[Selected text Boundary: Start]

That creamy texture you're looking for comes from fat. Ironically, 1 cup of heavy cream (36% fat) which seems to be the classic recipe probably has less fat than 1 cup half-n-half (18% fat) and "several tablespoons" of butter (80% fat)!

You've gotten several "alternatives" that sound good. 

Here is my secret to being so thin and trim (ROFL) - I don't worry about rich dishes with the taste and "mouth feel"  that makes me enjoy them ... I just spread them out and don't eat them very often.

It's one of those, "Everything in moderation" things.


----------



## jkath (Mar 31, 2005)

Michael in FtW said:
			
		

> - I don't worry about rich dishes with the taste and "mouth feel" that makes me enjoy them ... I just spread them out and don't eat them very often.
> 
> It's one of those, "Everything in moderation" things.


 
My sentiments exactly, Michael!!!
I like to choose about 1-2 days/week where I can just eat whatever (especially cream sauces) for dinner and the rest of the week's dinners are pretty healthy. Also, if you are exercising regularly, one cream sauce is not going to do much harm


----------



## SizzlininIN (Mar 31, 2005)

Thanks guys!  I knew I could count on your advice.


----------

[Selected text Boundary: End]

* [Things to do]
1. Output the passage of the forum thread on cream sauces from "Michael in FtW" up to and including "sentiments exactly, Michael!!!", word for word.
2. List each ingredient in the forum thread on cream sauces that has a stated fat percentage, along with that percentage.
Rely only on the forum thread on cream sauces, not on the material.

[Study material Boundary: Start]

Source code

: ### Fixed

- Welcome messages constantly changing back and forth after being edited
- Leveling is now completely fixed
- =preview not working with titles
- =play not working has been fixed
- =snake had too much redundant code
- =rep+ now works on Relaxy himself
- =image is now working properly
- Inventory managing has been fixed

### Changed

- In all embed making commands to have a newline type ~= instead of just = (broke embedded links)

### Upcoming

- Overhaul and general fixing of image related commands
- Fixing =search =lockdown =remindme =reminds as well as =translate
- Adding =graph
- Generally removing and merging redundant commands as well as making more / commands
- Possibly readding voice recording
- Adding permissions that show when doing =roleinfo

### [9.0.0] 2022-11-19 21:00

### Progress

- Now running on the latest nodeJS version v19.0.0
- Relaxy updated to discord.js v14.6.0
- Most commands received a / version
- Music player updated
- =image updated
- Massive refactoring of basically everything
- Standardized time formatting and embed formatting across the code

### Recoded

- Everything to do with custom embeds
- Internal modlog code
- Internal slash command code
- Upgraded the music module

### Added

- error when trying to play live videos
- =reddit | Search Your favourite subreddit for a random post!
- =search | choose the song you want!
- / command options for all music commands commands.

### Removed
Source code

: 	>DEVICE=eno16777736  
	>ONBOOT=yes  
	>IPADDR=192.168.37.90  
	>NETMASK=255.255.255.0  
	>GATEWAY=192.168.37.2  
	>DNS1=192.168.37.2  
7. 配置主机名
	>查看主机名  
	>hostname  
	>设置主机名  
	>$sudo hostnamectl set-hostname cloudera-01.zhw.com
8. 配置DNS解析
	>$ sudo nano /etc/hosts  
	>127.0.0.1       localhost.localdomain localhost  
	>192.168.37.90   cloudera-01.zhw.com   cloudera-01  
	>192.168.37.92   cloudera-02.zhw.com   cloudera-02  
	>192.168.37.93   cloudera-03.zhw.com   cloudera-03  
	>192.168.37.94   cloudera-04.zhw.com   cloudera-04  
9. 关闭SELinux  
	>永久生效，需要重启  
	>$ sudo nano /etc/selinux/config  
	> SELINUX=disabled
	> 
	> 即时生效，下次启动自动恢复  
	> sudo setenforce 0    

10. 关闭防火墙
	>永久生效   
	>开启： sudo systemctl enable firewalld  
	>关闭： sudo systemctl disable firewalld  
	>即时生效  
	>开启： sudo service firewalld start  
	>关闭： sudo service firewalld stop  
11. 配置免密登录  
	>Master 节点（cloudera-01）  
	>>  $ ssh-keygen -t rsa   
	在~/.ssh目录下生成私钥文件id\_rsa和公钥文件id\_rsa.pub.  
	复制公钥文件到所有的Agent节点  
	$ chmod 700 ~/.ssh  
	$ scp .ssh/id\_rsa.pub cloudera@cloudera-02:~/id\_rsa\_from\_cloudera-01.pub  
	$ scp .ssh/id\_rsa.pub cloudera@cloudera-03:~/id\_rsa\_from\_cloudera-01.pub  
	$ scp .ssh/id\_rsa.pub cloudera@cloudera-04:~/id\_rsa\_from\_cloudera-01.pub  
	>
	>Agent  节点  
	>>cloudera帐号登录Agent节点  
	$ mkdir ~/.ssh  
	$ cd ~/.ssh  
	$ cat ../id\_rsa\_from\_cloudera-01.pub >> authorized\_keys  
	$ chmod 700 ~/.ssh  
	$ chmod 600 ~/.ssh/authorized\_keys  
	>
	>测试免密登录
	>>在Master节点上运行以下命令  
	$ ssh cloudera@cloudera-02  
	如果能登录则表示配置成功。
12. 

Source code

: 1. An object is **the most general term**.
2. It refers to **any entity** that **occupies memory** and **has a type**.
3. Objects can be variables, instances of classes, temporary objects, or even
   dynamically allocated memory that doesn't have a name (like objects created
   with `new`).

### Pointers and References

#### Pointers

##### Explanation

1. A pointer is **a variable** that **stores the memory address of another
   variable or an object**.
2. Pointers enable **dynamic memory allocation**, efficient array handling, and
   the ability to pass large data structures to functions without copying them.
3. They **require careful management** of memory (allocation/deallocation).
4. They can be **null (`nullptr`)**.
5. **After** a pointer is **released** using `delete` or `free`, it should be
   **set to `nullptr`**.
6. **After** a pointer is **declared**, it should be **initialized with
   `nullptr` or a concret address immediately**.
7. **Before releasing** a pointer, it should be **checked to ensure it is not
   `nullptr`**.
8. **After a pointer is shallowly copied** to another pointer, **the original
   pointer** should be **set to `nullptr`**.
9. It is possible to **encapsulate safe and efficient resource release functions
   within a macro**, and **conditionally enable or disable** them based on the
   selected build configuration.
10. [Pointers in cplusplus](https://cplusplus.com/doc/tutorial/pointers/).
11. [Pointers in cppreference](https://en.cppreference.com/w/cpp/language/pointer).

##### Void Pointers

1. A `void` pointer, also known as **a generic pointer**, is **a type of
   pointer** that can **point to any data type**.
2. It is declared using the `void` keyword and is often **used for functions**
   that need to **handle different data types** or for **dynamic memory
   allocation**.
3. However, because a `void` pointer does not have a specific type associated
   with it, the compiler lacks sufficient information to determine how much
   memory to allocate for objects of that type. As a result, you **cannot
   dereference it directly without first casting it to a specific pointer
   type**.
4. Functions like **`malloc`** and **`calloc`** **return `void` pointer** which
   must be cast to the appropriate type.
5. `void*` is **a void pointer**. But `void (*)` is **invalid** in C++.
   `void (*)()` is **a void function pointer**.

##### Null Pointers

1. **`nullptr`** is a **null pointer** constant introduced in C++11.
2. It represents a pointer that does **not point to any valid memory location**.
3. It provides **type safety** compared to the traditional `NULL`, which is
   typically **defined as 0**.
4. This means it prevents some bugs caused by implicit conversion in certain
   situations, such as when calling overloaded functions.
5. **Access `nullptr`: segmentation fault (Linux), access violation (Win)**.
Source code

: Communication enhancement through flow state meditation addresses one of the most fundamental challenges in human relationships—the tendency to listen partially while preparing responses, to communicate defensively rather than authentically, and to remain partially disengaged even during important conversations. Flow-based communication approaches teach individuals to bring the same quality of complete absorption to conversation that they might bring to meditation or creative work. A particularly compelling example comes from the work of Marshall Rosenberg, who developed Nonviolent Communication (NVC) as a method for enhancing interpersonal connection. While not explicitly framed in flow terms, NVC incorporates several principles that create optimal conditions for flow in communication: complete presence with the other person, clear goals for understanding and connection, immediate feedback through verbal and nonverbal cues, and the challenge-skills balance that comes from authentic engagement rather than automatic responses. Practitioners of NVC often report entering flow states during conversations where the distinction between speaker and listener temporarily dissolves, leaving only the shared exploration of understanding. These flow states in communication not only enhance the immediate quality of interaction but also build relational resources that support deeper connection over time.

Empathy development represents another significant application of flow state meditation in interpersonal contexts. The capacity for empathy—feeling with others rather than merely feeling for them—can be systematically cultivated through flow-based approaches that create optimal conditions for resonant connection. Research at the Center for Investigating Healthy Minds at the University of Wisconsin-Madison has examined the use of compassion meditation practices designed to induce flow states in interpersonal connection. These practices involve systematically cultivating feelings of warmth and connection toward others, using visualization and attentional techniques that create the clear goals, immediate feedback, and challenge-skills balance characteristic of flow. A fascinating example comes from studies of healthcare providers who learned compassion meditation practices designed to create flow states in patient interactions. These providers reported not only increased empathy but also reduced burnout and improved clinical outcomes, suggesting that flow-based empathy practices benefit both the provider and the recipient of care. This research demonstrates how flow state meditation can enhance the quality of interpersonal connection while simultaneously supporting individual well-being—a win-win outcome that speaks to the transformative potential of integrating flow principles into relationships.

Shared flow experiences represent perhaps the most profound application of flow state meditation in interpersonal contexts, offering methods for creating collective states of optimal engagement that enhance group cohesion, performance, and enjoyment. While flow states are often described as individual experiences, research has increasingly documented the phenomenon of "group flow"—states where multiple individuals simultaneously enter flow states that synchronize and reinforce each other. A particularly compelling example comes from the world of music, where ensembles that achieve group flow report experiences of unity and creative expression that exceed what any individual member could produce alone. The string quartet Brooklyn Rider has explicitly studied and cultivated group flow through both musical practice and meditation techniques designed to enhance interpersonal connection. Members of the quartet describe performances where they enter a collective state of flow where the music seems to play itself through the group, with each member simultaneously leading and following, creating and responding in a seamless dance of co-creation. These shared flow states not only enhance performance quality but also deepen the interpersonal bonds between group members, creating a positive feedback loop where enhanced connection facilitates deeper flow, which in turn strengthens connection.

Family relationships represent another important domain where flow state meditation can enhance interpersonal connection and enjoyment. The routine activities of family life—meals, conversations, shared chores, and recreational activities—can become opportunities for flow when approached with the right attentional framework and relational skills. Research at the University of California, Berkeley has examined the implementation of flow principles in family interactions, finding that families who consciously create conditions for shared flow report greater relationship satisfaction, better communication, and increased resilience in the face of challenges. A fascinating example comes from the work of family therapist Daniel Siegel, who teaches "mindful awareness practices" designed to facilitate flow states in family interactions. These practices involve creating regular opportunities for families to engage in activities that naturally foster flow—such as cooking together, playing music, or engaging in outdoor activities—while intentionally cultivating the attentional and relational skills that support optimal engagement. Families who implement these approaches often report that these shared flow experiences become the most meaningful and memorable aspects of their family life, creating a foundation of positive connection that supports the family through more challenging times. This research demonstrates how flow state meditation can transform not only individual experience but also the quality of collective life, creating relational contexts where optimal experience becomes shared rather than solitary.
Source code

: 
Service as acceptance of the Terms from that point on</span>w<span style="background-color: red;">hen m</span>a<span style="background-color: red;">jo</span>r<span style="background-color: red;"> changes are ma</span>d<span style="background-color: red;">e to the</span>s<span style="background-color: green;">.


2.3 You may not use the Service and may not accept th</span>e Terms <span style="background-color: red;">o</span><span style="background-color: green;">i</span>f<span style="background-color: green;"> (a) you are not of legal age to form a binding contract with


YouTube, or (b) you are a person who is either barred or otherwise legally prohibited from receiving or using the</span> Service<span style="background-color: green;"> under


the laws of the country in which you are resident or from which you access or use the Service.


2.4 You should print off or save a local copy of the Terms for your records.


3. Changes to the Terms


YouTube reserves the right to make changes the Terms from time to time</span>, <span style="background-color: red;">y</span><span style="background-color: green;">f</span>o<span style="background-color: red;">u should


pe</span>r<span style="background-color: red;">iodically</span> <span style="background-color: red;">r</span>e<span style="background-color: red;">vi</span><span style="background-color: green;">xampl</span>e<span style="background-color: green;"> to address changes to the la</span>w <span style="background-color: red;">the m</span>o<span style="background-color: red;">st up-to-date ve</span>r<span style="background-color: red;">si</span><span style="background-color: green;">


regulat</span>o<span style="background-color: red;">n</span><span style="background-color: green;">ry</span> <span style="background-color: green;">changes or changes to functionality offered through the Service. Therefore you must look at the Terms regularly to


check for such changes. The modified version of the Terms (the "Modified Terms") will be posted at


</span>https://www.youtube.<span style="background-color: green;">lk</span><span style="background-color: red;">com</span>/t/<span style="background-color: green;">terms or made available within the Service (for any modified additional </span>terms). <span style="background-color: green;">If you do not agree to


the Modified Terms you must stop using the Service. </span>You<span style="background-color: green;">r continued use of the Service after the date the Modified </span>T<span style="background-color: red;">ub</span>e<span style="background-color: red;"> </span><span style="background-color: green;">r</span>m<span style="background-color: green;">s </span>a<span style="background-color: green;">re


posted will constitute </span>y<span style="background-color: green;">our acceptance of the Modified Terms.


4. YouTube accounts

[Study material Boundary: End]

* [Results for the exercise]
1.
Michael in FtW said:
			
		

> - I don't worry about rich dishes with the taste and "mouth feel" that makes me enjoy them ... I just spread them out and don't eat them very often.
> 
> It's one of those, "Everything in moderation" things.


 
My sentiments exactly, Michael!!!

2.
- heavy cream: 36%
- half-n-half: 18%
- butter: 80%